> **Activity**
Where does the string "worn" occur in the entries below? Copy every line where it does.

Dataset entries
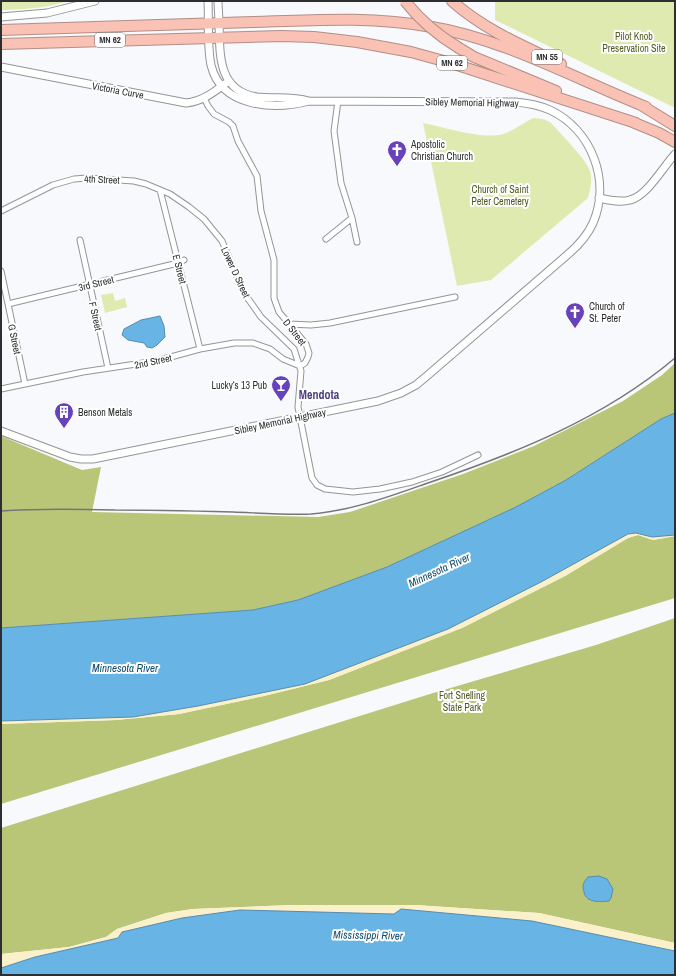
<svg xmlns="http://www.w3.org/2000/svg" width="676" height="976" viewBox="0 0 676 976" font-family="'Archivo Narrow',sans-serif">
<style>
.green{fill:#dfeab0}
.forest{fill:#b9c677}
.sand{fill:#faf0ca}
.water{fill:#67b4e5;stroke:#568cae}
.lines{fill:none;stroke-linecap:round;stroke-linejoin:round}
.street-casing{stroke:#949598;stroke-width:7}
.secondary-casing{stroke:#949598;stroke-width:9}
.highway-casing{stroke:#b28e86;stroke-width:12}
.street{stroke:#fff;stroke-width:5}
.secondary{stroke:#fff;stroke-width:7}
.highway{stroke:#f9c2b5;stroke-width:10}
.rail{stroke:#757678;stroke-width:1.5}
.highway-bridge-casing{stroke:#b28e86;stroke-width:12;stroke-linecap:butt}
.highway-bridge{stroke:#f9c2b5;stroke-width:10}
.labels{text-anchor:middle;stroke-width:4;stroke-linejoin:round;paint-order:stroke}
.shield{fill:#fff;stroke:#6c6d6d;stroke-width:1}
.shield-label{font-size:9px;font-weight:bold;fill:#2d2e2f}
.park-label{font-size:10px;fill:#535b22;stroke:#fff}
.street-label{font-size:10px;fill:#2d2e2f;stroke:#fff}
.poi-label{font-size:10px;fill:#2d2e2f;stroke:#fff;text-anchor:start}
.water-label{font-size:11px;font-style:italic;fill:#0e4c6d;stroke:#fff}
.quarter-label{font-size:12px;font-weight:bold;fill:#4f417e;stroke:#fff}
</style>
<rect width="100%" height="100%" fill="#f8f9fc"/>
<path class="green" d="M1 1H68C48 8 26 9 5 10H1Z
M495 1H675V108L495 20Z
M533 118 543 119 550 122C559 132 587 160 590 171 593 180 590 190 588 198L491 280 457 286 423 123C443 127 484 140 503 134 513 131 523 123 533 118Z
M113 293 115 301 125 298 127 307 105 313 101 295Z"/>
<path class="forest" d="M675 363V413L661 419 566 480 516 507 387 567 298 600 253 610 1 628V436L82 470 101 467 92 512 318 517 350 512 463 474 534 446 623 401 662 375Z
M638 535 653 540 675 536V598L1 804V724L116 720 179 714 264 696 329 680 462 628 565 576 628 538Z
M675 618V943L539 913 415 905H292L193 909 166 913 117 929 106 937 69 947 1 954V828L430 694 596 645Z"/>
<path class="sand" d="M636 533 652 537 675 535V536L653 540 638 535 628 538 565 576 462 628 329 680 264 696 179 714 117 720 1 724V721L133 717 198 706 305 684 448 629 541 582 628 534Z
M292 905H415L539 913 675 943V951L532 921 402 909 394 914 240 910 182 918 122 932 118 938 35 957 1 968V954L69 947 106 937 117 929 166 913 193 909Z"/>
<path class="water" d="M160 316 164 326 165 337 157 345 152 348 147 347 144 343 128 340 122 335 124 329 141 320Z
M675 413V535L652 537 636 533 628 534 541 582 448 629 305 684 198 706 133 717 1 721V628L253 610 298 600 387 567 516 507 566 480 661 419Z
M599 876 607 879 613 889 611 898 609 901C600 902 586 903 584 892 582 885 583 883 588 877Z
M401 909 532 921 675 951V975H1V968L35 957 118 938 122 932 182 918 240 910 394 914Z"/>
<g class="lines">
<defs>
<path id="street" d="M204 98 208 106 214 114 229 122 233 126 238 141 257 176 261 211 274 260V298L279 312 306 344 309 353 308 357 305 363 300 366
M338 101 334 131 341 183 352 218 357 242
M160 190 200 349
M1 211 53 185 74 179 88 178 134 181 146 184 170 194 189 207 204 219 222 241 244 293 261 317 294 349 301 371 298 407 312 478 317 485 325 489 353 492 380 489 412 482 442 472 478 455
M326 239 352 218
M80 240 108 368
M1 271 25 384
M8 304 174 264 184 260
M289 324 311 325 330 323 455 297
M1 389 83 372 156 361 200 349 234 343H253L270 349 283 359 300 366"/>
<path id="secondary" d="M208 1C209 22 207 45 211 65 221 108 275 110 309 101
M1 17 47 13 95 1
M1 67 186 103C204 101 215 91 229 81
M599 198C609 200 620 203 630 200 647 196 663 167 675 154
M1 431 70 457 81 459H93L378 401 401 393 416 385 428 375 566 256C577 247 587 236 593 223 611 181 592 130 550 110 539 105 527 103 515 102L309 101C292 96 275 99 257 97 217 91 220 53 219 23 219 15 218 8 218 1"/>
<path id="highway" d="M452 1C483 29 523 46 561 64
M1 30C85 28 169 24 253 22 313 20 372 16 432 27 504 39 578 80 646 107
M1 44 281 36 314 37 357 42 411 52 451 63 636 123
M459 48 474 57 556 91
M641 105 675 126
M630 121 659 133 675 142"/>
</defs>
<use href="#street" class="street-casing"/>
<use href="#secondary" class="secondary-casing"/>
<use href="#highway" class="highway-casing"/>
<use href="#street" class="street"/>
<use href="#secondary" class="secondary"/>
<use href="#highway" class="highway"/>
<path class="rail" d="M1 511C39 508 77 509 115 510 154 510 194 511 233 512 259 513 285 515 311 514 350 511 388 497 425 484 514 454 603 419 675 358"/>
<defs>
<path id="highway-bridge" d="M405 1C419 19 439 36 459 48"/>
</defs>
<use href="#highway-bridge" class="highway-bridge-casing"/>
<use href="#highway-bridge" class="highway-bridge"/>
</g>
<defs>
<symbol id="church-pin" viewBox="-11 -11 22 30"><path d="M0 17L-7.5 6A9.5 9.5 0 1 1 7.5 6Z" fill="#6742bb" stroke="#fff"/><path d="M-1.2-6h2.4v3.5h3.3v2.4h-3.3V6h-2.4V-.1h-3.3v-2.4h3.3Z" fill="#fff"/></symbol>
<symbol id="bar-pin" viewBox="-11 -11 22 30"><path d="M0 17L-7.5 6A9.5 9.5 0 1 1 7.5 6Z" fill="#6742bb" stroke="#fff"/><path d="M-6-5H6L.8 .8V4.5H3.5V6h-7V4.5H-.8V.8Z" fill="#fff"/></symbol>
<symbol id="building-pin" viewBox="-11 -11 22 30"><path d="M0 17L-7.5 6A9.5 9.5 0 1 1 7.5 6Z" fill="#6742bb" stroke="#fff"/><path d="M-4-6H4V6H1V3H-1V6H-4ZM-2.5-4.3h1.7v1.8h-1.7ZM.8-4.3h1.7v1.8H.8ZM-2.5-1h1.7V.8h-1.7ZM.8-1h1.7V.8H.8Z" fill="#fff"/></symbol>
</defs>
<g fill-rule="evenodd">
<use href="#church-pin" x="386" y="139" width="22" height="30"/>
<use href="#church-pin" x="564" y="301" width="22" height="30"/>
<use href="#bar-pin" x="270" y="374" width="22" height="30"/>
<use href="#building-pin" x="53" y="401" width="22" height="30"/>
</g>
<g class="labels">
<g class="shield">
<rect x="95" y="33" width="30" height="14" rx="3"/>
<rect x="532" y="50" width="30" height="14" rx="3"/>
<rect x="437" y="56" width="30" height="14" rx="3"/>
</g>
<g class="shield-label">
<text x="110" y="43">MN 62</text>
<text x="547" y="60">MN 55</text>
<text x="452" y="66">MN 62</text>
</g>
<g class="park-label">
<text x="634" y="40">Pilot Knob<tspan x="634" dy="12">Preservation Site</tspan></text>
<text x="500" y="193">Church of Saint<tspan x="500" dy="12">Peter Cemetery</tspan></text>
<text x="462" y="699">Fort Snelling<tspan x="462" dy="12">State Park</tspan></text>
</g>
<g class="street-label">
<text transform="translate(118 90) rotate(11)" y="4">Victoria Curve</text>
<text transform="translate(472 102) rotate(1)" y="4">Sibley Memorial Highway</text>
<text transform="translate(102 179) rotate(2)" y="4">4th Street</text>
<text transform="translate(180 269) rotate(76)" y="4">E Street</text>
<text transform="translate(236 272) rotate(65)" y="4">Lower D Street</text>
<text transform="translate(96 283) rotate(-14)" y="4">3rd Street</text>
<text transform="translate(96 316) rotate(77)" y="4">F Street</text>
<text transform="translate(295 332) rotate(52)" y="4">D Street</text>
<text transform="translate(15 339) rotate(78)" y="4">G Street</text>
<text transform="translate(153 361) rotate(-12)" y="4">2nd Street</text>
<text transform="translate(280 421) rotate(-12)" y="4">Sibley Memorial Highway</text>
</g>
<g class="poi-label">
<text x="411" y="148">Apostolic<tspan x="411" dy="12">Christian Church</tspan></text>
<text x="589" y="310">Church of<tspan x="589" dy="12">St. Peter</tspan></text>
<text x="267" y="389" text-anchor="end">Lucky‘s 13 Pub</text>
<text x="78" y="416">Benson Metals</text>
</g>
<g class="water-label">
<text transform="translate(439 570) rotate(-25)" y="4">Minnesota River</text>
<text x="125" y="672">Minnesota River</text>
<text transform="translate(368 935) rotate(1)" y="4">Mississippi River</text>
</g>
<g class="quarter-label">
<text x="319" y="399">Mendota</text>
</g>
</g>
<rect width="676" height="976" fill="none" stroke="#2d2e2f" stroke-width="4"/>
</svg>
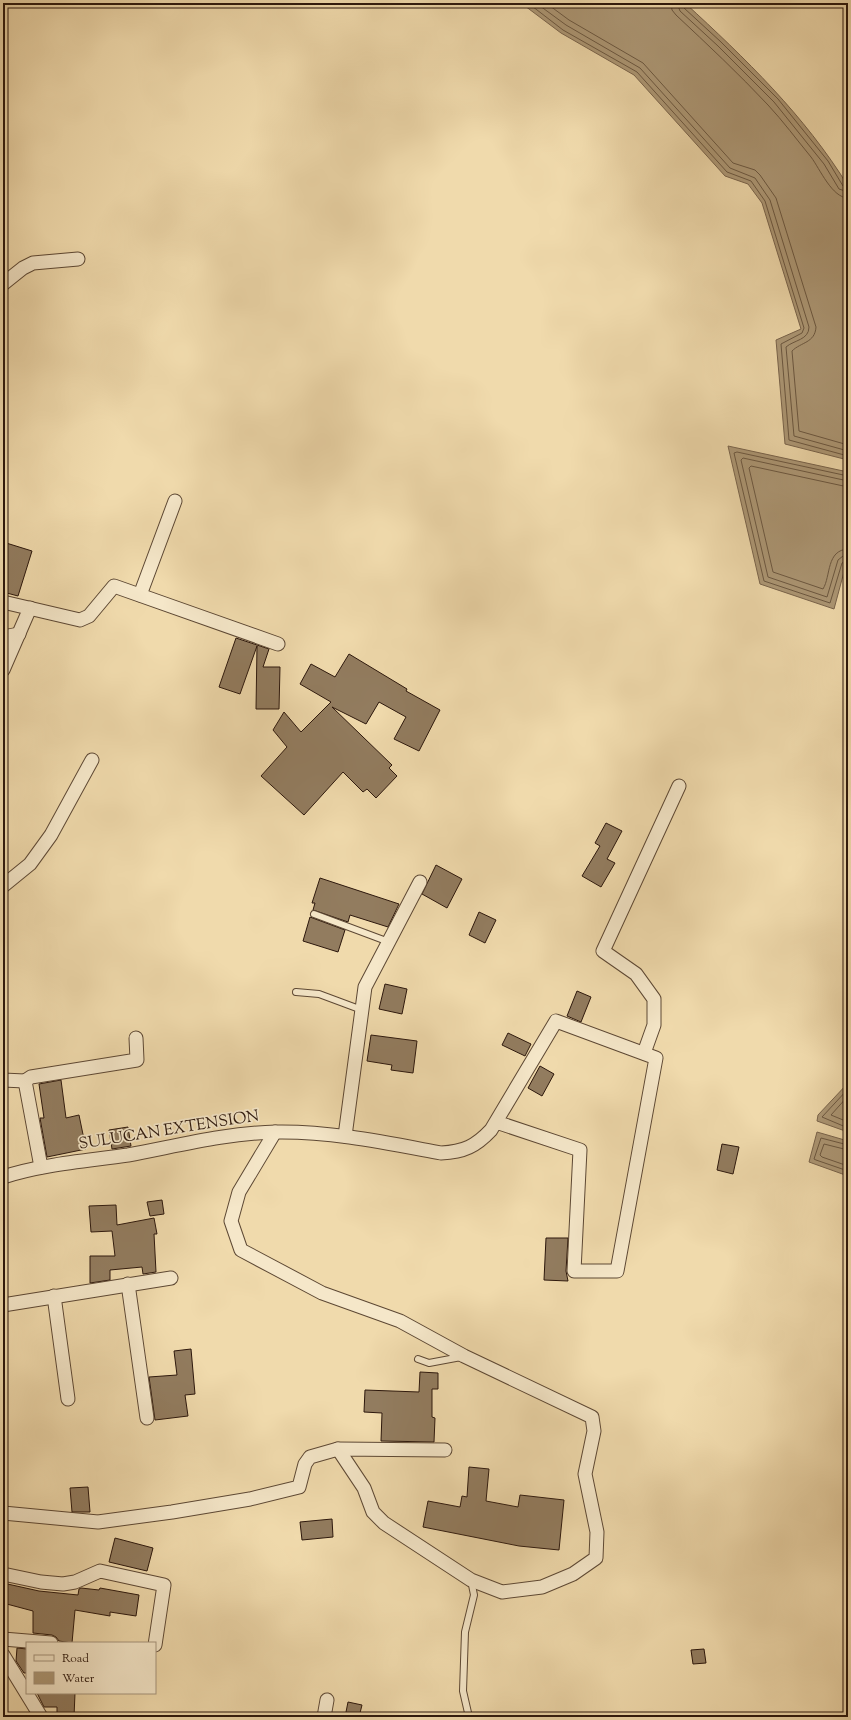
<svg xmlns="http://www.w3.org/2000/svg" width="851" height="1720" font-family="'Sorts Mill Goudy',serif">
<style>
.water{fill:#ad9876;stroke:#79644c}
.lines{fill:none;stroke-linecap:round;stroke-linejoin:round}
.shore{stroke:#6c5841;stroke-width:1}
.building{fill:#927c5f;stroke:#2c170c}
.service-casing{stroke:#5d4834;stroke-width:8}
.minor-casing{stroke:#5d4834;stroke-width:15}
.service{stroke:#f5e7c9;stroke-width:6}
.minor{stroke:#f5e7c9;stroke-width:13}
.labels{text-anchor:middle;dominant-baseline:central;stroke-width:3.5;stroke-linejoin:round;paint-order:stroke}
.street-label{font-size:16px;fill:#2c170c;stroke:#f5e7c9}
</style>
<rect width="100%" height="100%" fill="#f0daac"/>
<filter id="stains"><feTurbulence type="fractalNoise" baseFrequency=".005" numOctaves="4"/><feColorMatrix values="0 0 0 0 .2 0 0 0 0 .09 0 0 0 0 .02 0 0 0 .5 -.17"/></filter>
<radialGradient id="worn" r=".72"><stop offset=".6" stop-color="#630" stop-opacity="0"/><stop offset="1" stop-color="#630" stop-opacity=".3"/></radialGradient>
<g class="water">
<path d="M521 3H685C745 58 805 116 848 186V460L785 444 776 340 801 329 762 203 748 184 725 176 634 75 561 33Z"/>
<path d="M728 446 848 472V557L834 609 760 584Z"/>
<path d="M848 1083V1132L817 1121 818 1115Z"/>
<path d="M817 1132 848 1141V1176L809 1162Z"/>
</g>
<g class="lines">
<g class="shore">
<path d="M528 3 563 30 637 72 727 172 751 181 765 201 804 328 802 333 781 344 789 440 848 456"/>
<path d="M536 3 566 25 640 68 730 168 755 178 770 200 809 327C809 340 794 340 786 347L794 436 848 451"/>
<path d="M546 3 569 20 643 63 733 163 755 170 760 175 776 198 816 327C815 343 801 342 792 351L799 431 848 445"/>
<path d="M671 3 672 10 676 15C707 44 739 74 768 105 783 121 797 140 811 157 820 169 832 198 848 198"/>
<path d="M677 3 680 11 718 46 774 102 824 164 839 189 848 192"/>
<path d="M682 3 684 8 721 42 778 99 828 161 843 186 848 187"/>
<path d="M848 476 737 452 734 453 764 581 830 603 842 563 848 560"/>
<path d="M848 481 743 458 741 460 768 577 827 597 838 560 843 556 848 555"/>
<path d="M848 487 751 466 749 468 773 572 823 589C831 576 826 550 848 549"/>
<path d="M848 1089 822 1117 848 1128"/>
<path d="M848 1096 831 1115 848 1122"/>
<path d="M848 1145 821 1138 814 1159 816 1160 848 1171"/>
<path d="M848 1150 824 1144 820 1155 822 1157 848 1166"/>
</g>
</g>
<g class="building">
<path d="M3 542 32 551 18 596 3 592Z"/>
<path d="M236 638 269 649 263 667H280L279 709H256L257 646 240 694 219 687Z"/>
<path d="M349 654 407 689 406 691 440 710 419 751 394 739 406 717 379 702 366 724 332 707 392 765 389 768 397 776 376 798 367 789 363 792 343 772 304 815 261 776 287 747 273 730 284 712 301 732 331 702 300 684 311 664 335 677Z"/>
<path d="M606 823 622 831 607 859 615 863 601 887 582 876 600 846 595 843Z"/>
<path d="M436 865 462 879 447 908 422 894Z"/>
<path d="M320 878 399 904 388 927 350 915 348 922 313 910 315 903H312Z"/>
<path d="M479 912 496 920 485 943 469 935Z"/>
<path d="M310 917 345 930 338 952 303 941Z"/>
<path d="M385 984 407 989 402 1014 379 1009Z"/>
<path d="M577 991 591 997 581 1022 567 1016Z"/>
<path d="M508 1033 531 1044 525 1056 502 1045Z"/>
<path d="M371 1035 417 1041 413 1073 391 1070 392 1065 367 1061Z"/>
<path d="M540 1066 554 1074 542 1096 528 1088Z"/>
<path d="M61 1080 66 1118 79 1115 86 1149 47 1157 40 1118H44L39 1084Z"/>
<path d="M128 1127 131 1146 112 1149 109 1130Z"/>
<path d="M722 1144 739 1147 733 1174 717 1170Z"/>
<path d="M162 1200 164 1214 150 1216 147 1202Z"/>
<path d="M116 1205 117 1225 154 1218 157 1234H154L156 1272 143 1274 142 1267 110 1270V1280L90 1283V1256H115L112 1231 91 1232 89 1206Z"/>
<path d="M546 1238H568L566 1271 568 1281 544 1280Z"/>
<path d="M191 1349 195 1394 185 1395 188 1416 155 1420 149 1377 177 1375 174 1351Z"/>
<path d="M420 1372 438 1373V1389H432V1417L435 1418 434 1442 381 1441 382 1413 364 1412 365 1390 419 1392Z"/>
<path d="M469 1467 489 1469 486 1501 518 1507 520 1495 564 1500 559 1550 519 1546 423 1527 428 1501 460 1507 462 1496 467 1497Z"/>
<path d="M88 1487 90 1512H72L70 1488Z"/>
<path d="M332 1519 333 1537 302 1540 300 1522Z"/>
<path d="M115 1538 153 1548 147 1571 109 1562Z"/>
<path d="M3 1583 39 1591 78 1595 79 1589 81 1588 99 1590 100 1588 139 1595 136 1616 110 1612V1616L75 1610 72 1643 59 1641 56 1637 52 1635 33 1633V1611L3 1603Z"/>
<path d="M17 1648 27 1649V1673H24L16 1661Z"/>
<path d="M704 1649 706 1663 693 1664 691 1650Z"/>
<path d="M37 1693H75L74 1717H57V1707H44Z"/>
<path d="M348 1702 362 1705 359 1717H345Z"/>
</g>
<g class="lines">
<g class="service-casing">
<g id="service">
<path d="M314 914 389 942"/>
<path d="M296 992 319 994 362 1010"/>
<path d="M418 1359 429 1363 461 1357"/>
<path d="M469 1717 463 1691 465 1632 474 1595 471 1580"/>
</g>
</g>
<g class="minor-casing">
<g id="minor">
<path d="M3 284 23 268 33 263 78 259"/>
<path d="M140 595 175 501"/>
<path d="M3 602 80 620 89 616 114 586 278 644"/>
<path d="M3 637 19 634"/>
<path d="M3 670 30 608"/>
<path d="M3 886 30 864 51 835 92 760"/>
<path d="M644 1053 654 1025V999L636 974 603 951 679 786"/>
<path d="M3 1080 25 1081"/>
<path d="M275 1132 239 1192 231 1221 241 1250 322 1293 400 1321 464 1356 592 1417 594 1431 585 1474 597 1532 596 1558 573 1574 542 1587 502 1592 471 1580 384 1523 373 1512 364 1488 338 1449"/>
<path d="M345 1136 365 987 420 882"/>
<path d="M41 1167 25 1081 31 1077 137 1060 136 1038"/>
<path d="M3 1177C43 1164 87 1161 128 1155 177 1146 226 1133 276 1132 331 1131 387 1143 441 1153 464 1152 476 1146 491 1130L556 1021 656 1058 617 1271H574L580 1150 496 1122"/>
<path d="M128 1284 147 1418"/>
<path d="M54 1296 68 1399"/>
<path d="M3 1305 171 1278"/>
<path d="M3 1513 98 1522 172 1512 250 1499 299 1487 305 1464 310 1457 338 1449 445 1450"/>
<path d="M3 1574 41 1582 63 1584 75 1582 100 1571 164 1585 155 1645"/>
<path d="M3 1639 51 1643"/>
<path d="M3 1655 41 1717"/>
<path d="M324 1717 327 1700"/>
</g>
</g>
<use href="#service" class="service"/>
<use href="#minor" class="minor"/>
</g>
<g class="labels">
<g class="street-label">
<text transform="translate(169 1131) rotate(-9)">SULUCAN EXTENSION</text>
</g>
</g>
<rect width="851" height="1720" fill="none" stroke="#f0daac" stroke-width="16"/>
<rect x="4" y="4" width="843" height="1712" fill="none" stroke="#2c170c" stroke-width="2"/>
<rect x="8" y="8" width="835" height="1704" fill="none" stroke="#2c170c"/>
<rect x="26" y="1642" width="130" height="52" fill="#f5e7c9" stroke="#a5947d"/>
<rect x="34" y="1655" width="20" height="6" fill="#f5e7c9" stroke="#a5947d"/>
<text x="62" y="1662" font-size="12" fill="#2c170c">Road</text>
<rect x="34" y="1672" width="20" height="12" fill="#ad9876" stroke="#a5947d"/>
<text x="62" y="1682" font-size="12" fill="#2c170c">Water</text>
<rect width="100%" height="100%" filter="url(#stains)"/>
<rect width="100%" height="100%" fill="url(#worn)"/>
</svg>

> **Exercise solution**
<radialGradient id="worn" r=".72"><stop offset=".6" stop-color="#630" stop-opacity="0"/><stop offset="1" stop-color="#630" stop-opacity=".3"/></radialGradient>
<rect width="100%" height="100%" fill="url(#worn)"/>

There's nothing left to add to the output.